Wednesday, March 16, 2016

Sad Houses and a Service Mindset

I still try to live by the words of cultural icon and personal hero John Lennon, who said, “There are no problems, only solutions.” Photo by: Unknown
This post originally appeared on the Hermit Haus Redevelopment website on 2016-03-09.
Hermit House Redevelopment approaches every unique situation with a service mindset. We ask the question, “How can we help,” and we put our mission statement out there on everything we do:

We buy sad houses and make them happy again.

What does that mean? Or as one of our private money lenders put it, “Lee, what the hell is a sad house?”
A sad house is one that is not living up to its true potential. As with people, lots of things can make a house sad. Between the four of us on the Hermit Haus leadership team, we’ve probably seen them all at least once.
It all comes down to how you look at things. There are no opportunities without problems.
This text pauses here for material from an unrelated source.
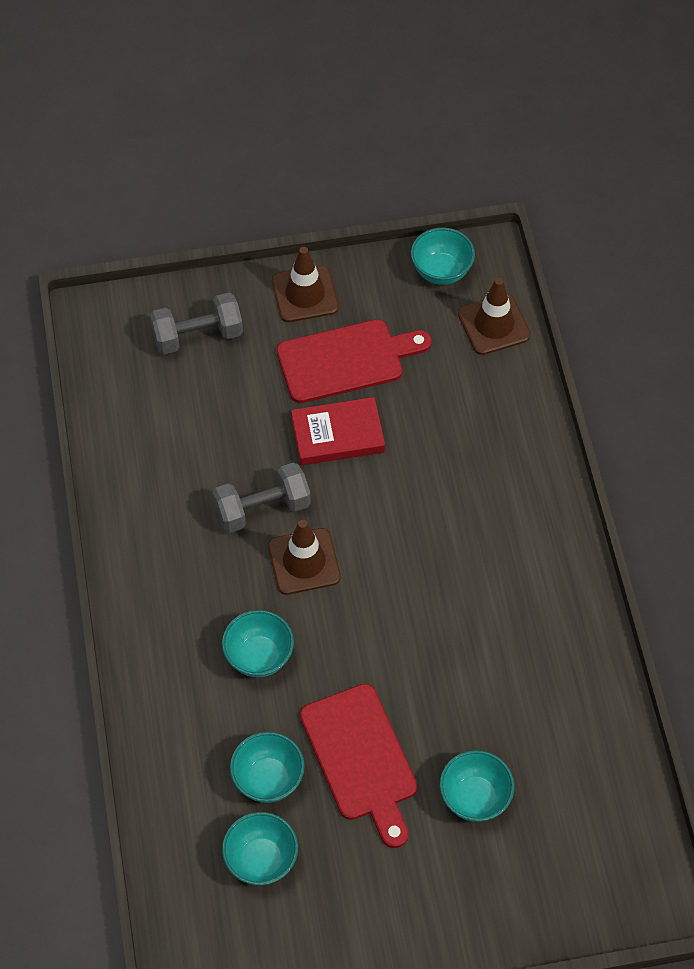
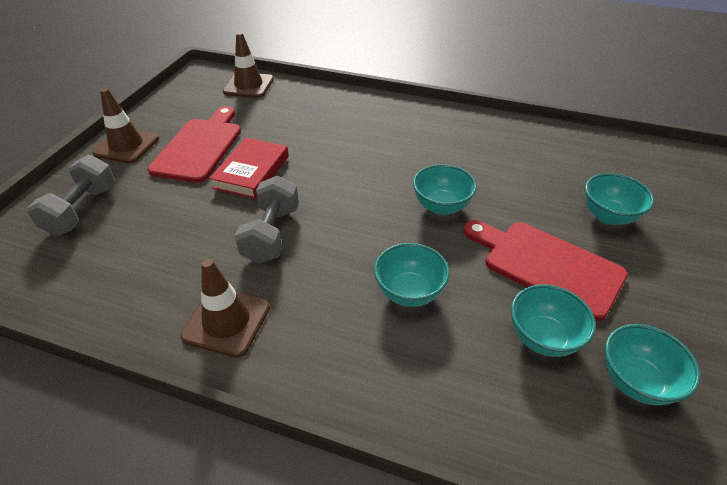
camera: 60 degrees left, 15 degrees down
brown traffic cone [268,520,341,595] -> brown traffic cone moved to [181,259,270,357]
red cutting board [300,684,417,848] -> red cutting board turned 150 degrees counterclockwise [463,220,628,321]
turquoise bowl [411,227,475,285] -> turquoise bowl moved to [413,164,477,215]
You can focus on the problem or the solution. Granted, sometimes the solutions require more resources than you have. That’s where we come in. At Hermit Haus Redevelopment, we specialize in finding the resources that enable us to provide solutions.
Without going into too many details, here are a few examples:
Neglect
A couple of our recent projects involved deferred maintenance—repairs that were put off so long that their volume became overwhelming. One house stood vacant for more than a decade. Another was ignored by its owner until there was more wrong with it than he cared to address, even though he had the money to renovate it before he sold it.
In both of these cases, we gave the owners what they wanted: a quick sale without having to go through the trouble of dealing with contractors and hoping they would get the money the spent on renovation back out of the house.
Changing needs
We are currently acquiring a beautiful house, one that I would be happy to move into without doing any renovation whatsoever. The owners tried to sell it once before, but couldn’t get any traction in a down market. Now their needs have changed. and they don’t have time to wait for it to sell, and they were leery of trying given their previous experience.
What the owners of this house wanted most was to be out from under it. Even though we couldn’t give them what the house was worth (at least in their eyes), we could free them from a crushing two-hour commute to work after a job chance and the worry of another failed attempt to sell the house.
From personal experience, I know that if someone I’ve talked to loses their house to foreclosure, I have failed them.
Financial problems and foreclosure
As Carol and I have both mentioned, foreclosure is only the start of a nightmare that can last more than seven years. The consequences of foreclosure can sometimes return decades after the event.
Although we’ve purchased bank-owned houses, we haven’t been as successful in helping people avoid foreclosure as we want. After hearing the saddest sentence in the English language too many times, I’ve made it my mission to help as many people as will let me help them. If someone I’ve talked to loses their house to foreclosure, I have failed them. I obviously haven’t explained how I can help well enough.

Probate
We bought a house Sue Ann and I plan to homestead after it had been tied up in an estate for more than 20 years, vacant for much, if not all, of that time. During all those years, the estate had paid almost $10K each year in real estate taxes and more than $200 each month in HOA fees. I have no idea how much the insurance on the house ran. Luckily, the house was owned free and clear, so the estate didn’t have to make mortgage payments on an empty house. Even so, the estate spent almost $250K maintaining a house nobody wanted to live in. To be fair, there was an easement encroachment that scared off many potential buyers and their banks.
We freed the estate from future expenses on this house and paid cash for the house. In fact, we got the house even though our offer wasn’t the highest because the estate’s attorney realized we would be less likely to back out of the deal than buyers without our experience. Since then, we spent more than a year working with the City of Austin to resolve the easement issue and are in the process of finalizing the renovation so we can move into the house. I know the people moving into this house will be proud of it because they are us and we are proud of all the work.
Sometimes you have to tear something down to make it right again.
Poor workmanship
Another of our current projects involves an almost complete teardown and rebuild. The original owners did things on the cheap without regard to quality. We had to completely jackhammer the foundation and start from scratch. In the process of demolition, we found only three pieces of rebar in the original foundation. We also found electrical runs that were spliced together with electrician’s tape in the walls—a fire waiting to happen.
We bought this house from an estate, thinking that we were helping the heirs divest themselves of a property nobody wanted to manage. Instead, our primary service turns out to be making the house safe for anyone who lives there in the future.
Some people have said it sounds like we’re preying on other people whose problems have gotten the better of them. We’re not, but there are those in this industry who do. We don’t want to be vultures picking at the corpse of failure. We really do approach every deal with a service mindset. There is no Kobayashi Maru. We will buy your house or help you find some other solution. We want you to be as thrilled with the solution you choose as we are.